··· Records for processing

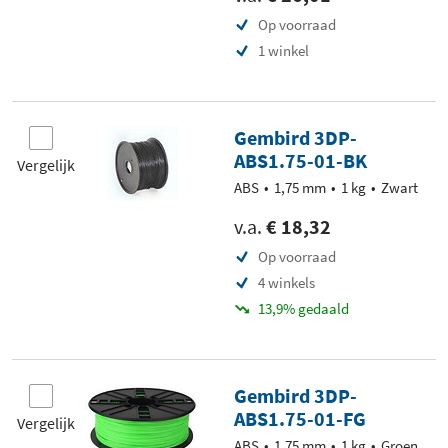
Op voorraad
1 winkel
Gembird 3DP-
ABS1.75-01-BK
Vergelijk
ABS
1,75 mm
1 kg
Zwart
v.a.
€ 18,32
Op voorraad
4 winkels
13,9% gedaald
Gembird 3DP-
ABS1.75-01-FG
Vergelijk
ABS
1,75 mm
1 kg
Groen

······

— Problem statement —
Write out the text of the records again, substituting "Bekijk" for each "Vergelijk" and keeping everything else the same. Leave the pictures out.

— Solution to this exercise —
Op voorraad
1 winkel
Gembird 3DP-
ABS1.75-01-BK
Bekijk
ABS
1,75 mm
1 kg
Zwart
v.a.
€ 18,32
Op voorraad
4 winkels
13,9% gedaald
Gembird 3DP-
ABS1.75-01-FG
Bekijk
ABS
1,75 mm
1 kg
Groen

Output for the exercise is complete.